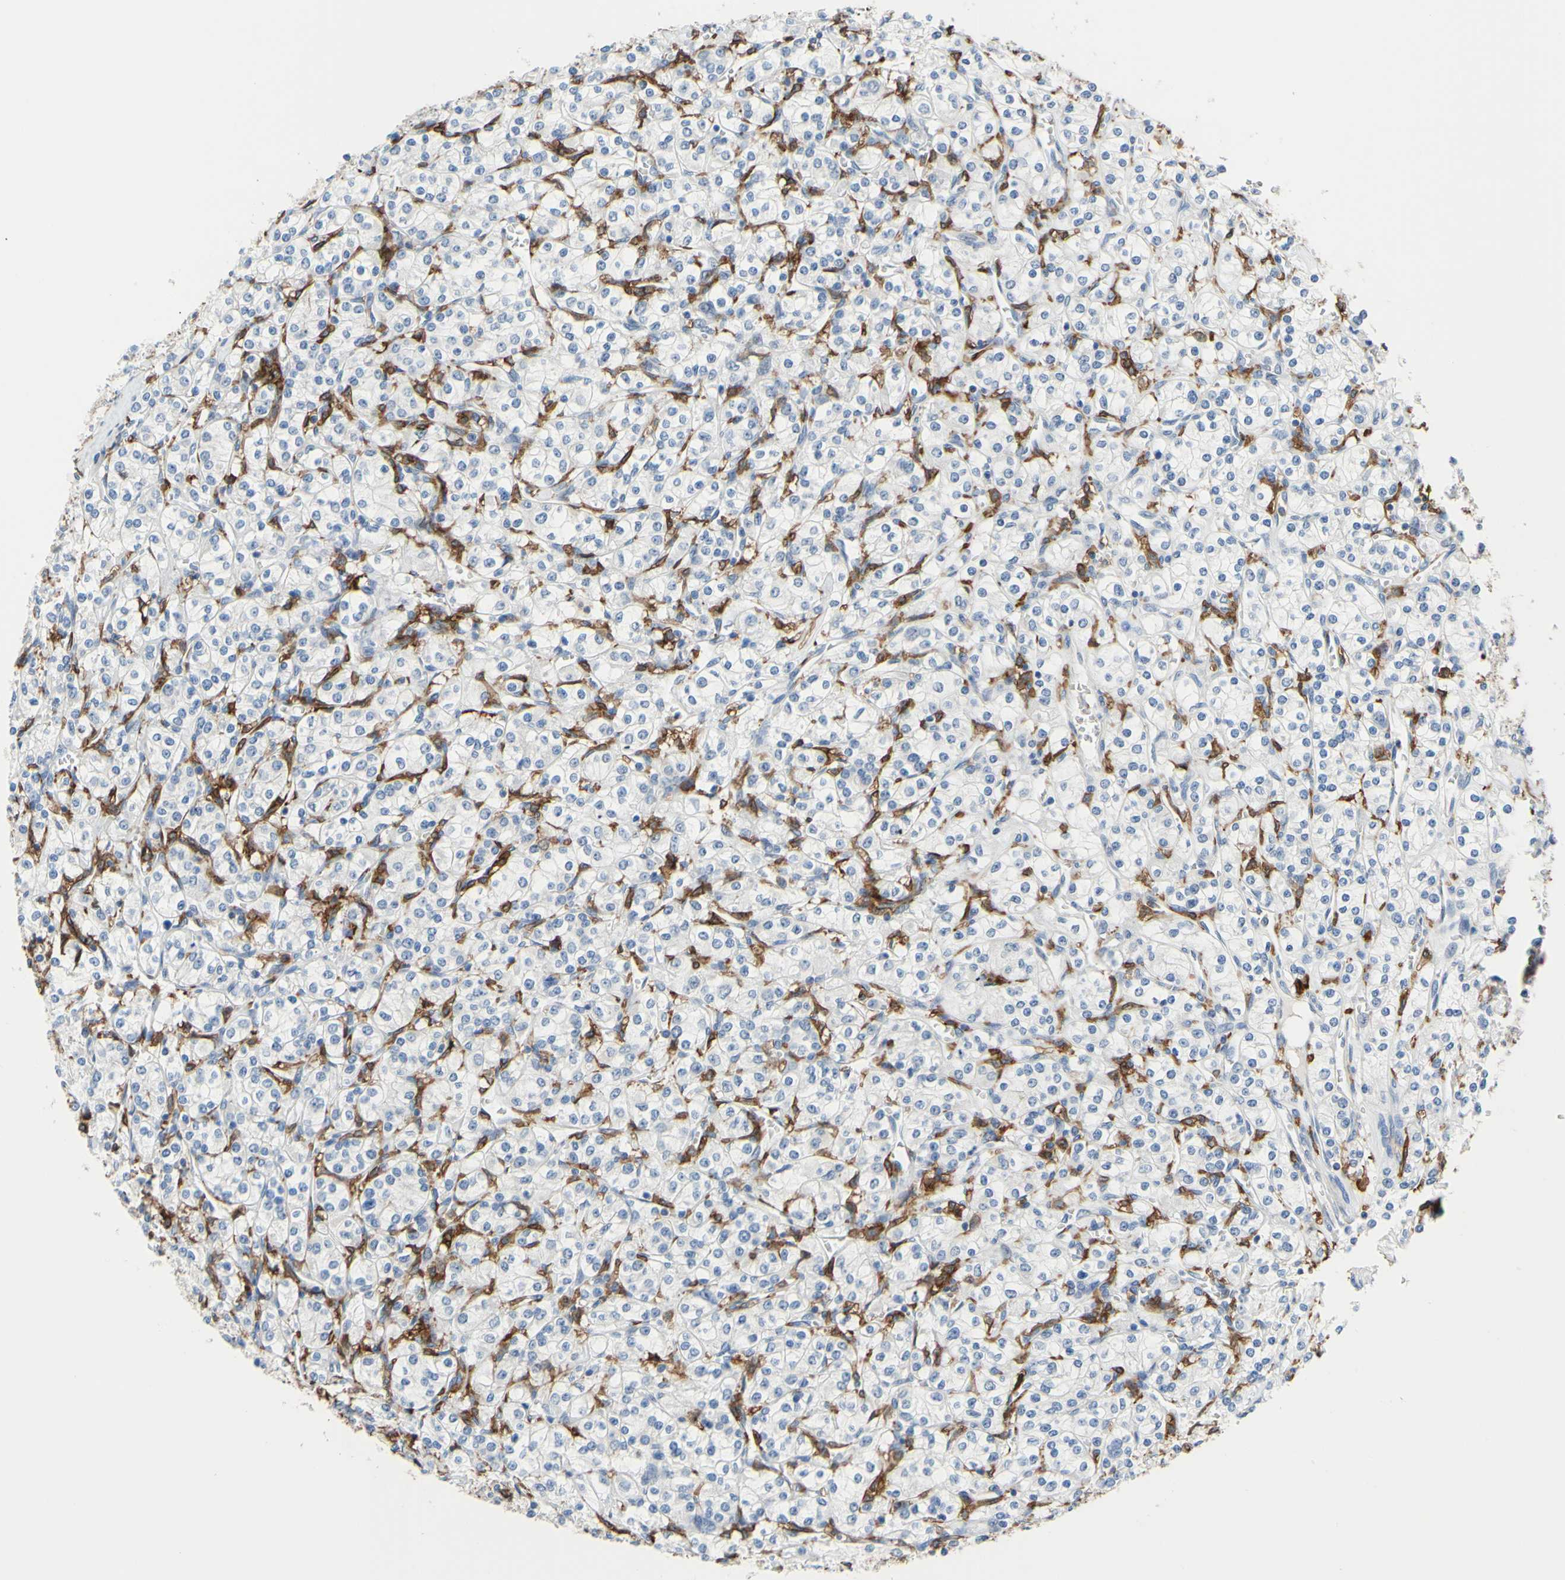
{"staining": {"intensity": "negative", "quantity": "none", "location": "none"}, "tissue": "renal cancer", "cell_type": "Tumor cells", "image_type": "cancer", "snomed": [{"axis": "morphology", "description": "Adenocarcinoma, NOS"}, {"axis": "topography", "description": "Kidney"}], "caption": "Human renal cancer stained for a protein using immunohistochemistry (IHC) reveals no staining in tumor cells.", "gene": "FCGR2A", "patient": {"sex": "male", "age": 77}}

---

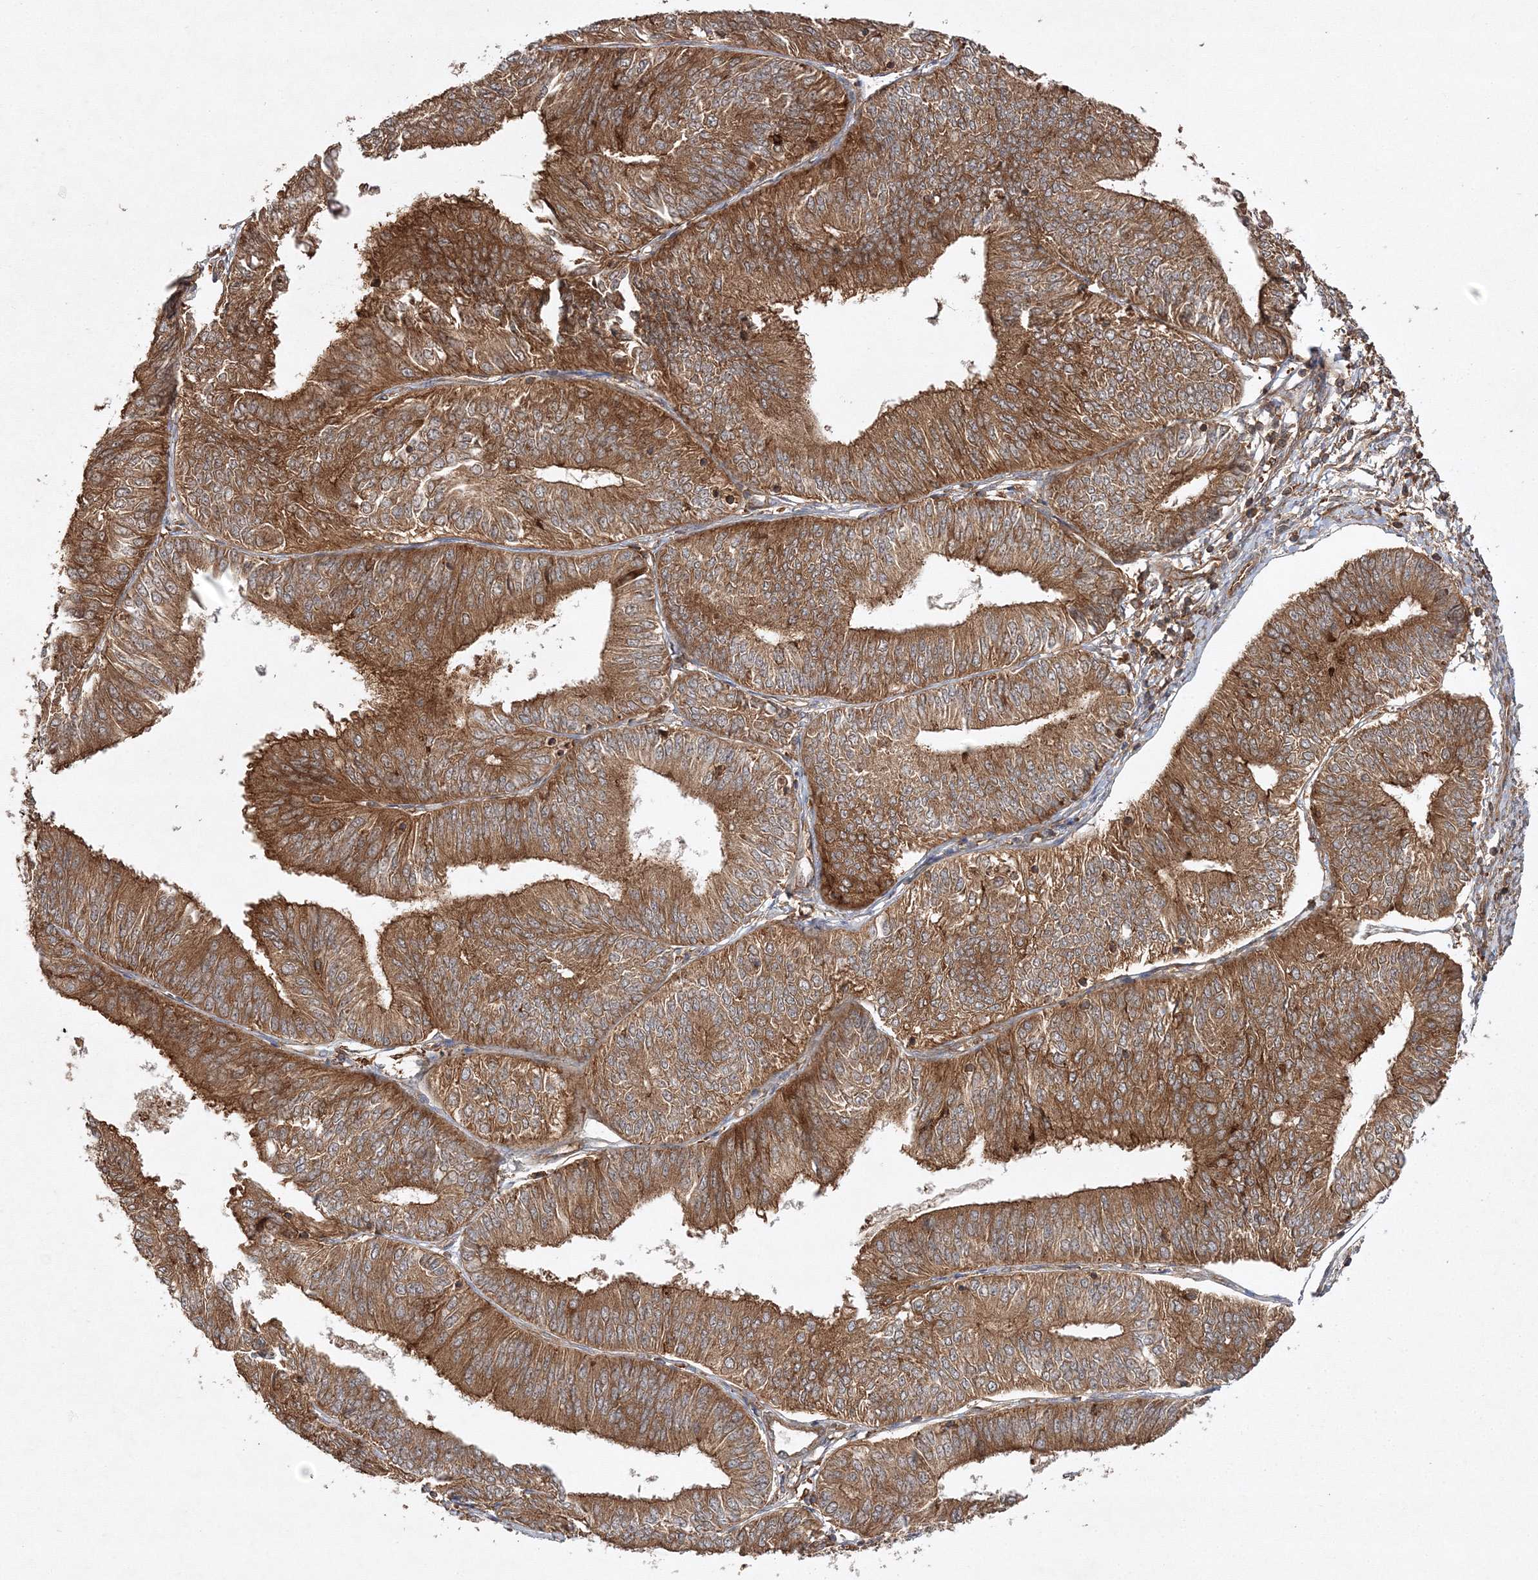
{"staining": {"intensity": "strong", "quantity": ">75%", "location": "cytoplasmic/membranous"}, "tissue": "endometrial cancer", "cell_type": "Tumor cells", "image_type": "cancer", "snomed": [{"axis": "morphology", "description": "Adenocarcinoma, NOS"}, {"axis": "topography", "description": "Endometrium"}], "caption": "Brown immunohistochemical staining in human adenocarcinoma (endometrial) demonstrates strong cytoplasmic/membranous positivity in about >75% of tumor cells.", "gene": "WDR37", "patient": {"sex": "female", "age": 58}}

---

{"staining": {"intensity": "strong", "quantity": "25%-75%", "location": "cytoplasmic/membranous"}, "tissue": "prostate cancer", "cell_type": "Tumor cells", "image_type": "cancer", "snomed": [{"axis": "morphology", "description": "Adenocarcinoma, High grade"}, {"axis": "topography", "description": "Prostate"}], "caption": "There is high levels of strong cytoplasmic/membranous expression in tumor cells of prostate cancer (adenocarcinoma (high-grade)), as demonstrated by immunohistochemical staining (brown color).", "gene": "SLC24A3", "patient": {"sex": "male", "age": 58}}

**TASK TO COMPLETE**
When a line in the material contains the string "membranous", copy that line.

**TASK RESPONSE**
{"staining": {"intensity": "strong", "quantity": ">75%", "location": "cytoplasmic/membranous"}, "tissue": "endometrial cancer", "cell_type": "Tumor cells", "image_type": "cancer", "snomed": [{"axis": "morphology", "description": "Adenocarcinoma, NOS"}, {"axis": "topography", "description": "Endometrium"}], "caption": "Brown immunohistochemical staining in human adenocarcinoma (endometrial) demonstrates strong cytoplasmic/membranous positivity in about >75% of tumor cells.", "gene": "WDR37", "patient": {"sex": "female", "age": 58}}
{"staining": {"intensity": "strong", "quantity": "25%-75%", "location": "cytoplasmic/membranous"}, "tissue": "prostate cancer", "cell_type": "Tumor cells", "image_type": "cancer", "snomed": [{"axis": "morphology", "description": "Adenocarcinoma, High grade"}, {"axis": "topography", "description": "Prostate"}], "caption": "There is high levels of strong cytoplasmic/membranous expression in tumor cells of prostate cancer (adenocarcinoma (high-grade)), as demonstrated by immunohistochemical staining (brown color).", "gene": "SLC24A3", "patient": {"sex": "male", "age": 58}}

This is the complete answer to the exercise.